Jooheon kıkırdayarak söylediği şeyin prensi güldürmediğini fark edince yeniden ciddileşti.

"Şaka yapıyorum."

"Bir an ciddisin sandım çünkü cidden hiç komik değildi."

"O senin doğuştan muşmula suratlı bir insan oluşundan kaynaklı olmasın?"

"Doğuştan böyle olduğumu nereden biliyorsun ya sen? Belki sadece sana karşı böyleyim?"

"Neden böylesin peki? Daha beni tanımıyorsun bile."

Changkyun derin bir nefes aldı ve gözlerini kapatıp içinden ona kadar saymaya başladı. Vücudunda hiçbir değişiklik yoktu, hala hiçbir yerini oynatamıyordu ve bununla beraber her saniye giderek hoşlaşan kafası durumu daha da katlanılmaz kılıyordu.

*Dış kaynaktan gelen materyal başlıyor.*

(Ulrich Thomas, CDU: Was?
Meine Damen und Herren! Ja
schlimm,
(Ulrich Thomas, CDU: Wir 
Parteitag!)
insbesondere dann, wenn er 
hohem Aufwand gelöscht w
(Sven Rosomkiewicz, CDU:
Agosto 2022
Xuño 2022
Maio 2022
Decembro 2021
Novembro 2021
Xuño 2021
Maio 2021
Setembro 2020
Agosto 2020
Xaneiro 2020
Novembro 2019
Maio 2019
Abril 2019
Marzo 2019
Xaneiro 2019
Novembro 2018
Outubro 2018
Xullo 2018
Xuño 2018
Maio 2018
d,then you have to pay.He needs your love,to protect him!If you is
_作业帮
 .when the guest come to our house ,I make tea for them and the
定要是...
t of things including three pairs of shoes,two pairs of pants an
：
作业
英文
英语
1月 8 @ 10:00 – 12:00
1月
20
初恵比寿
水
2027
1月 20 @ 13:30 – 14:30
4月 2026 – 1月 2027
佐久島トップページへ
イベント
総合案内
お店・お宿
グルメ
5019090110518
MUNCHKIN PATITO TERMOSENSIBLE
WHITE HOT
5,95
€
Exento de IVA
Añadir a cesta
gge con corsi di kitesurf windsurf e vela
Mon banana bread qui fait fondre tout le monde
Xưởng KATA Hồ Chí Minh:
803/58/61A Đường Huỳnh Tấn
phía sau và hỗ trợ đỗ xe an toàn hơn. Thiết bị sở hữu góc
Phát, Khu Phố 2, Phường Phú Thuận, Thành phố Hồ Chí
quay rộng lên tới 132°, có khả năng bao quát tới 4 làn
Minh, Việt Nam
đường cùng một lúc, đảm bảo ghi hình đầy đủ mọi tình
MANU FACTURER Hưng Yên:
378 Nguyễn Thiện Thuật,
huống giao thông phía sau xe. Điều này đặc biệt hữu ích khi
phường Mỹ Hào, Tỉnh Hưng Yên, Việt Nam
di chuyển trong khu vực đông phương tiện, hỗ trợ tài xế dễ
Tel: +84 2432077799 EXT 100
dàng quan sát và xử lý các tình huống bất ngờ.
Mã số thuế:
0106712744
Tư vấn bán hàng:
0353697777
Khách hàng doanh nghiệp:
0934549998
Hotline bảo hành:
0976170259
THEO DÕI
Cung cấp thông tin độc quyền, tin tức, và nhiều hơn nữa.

Nihayet saymayı bitirip gözlerini açtığında dişlerinin arasından tıslarcasına konuştu.

"Abimi lanetledin. Ben buraya geldiğimde bana iki kez büyü yaptın. Bir değil tekrar söylüyorum, iki. Az kalsın senin yüzünden sandalyeden düşüyordum. Şimdi de hiçbir yerimi oynatamadan burada uzanıyorum. Sana karşı ne kadar ılımlı olmamı bekliyorsun acaba?"

"Lanet konusunu açmayalım. O... O benim kasıtlı olarak yaptığım bir şey değildi."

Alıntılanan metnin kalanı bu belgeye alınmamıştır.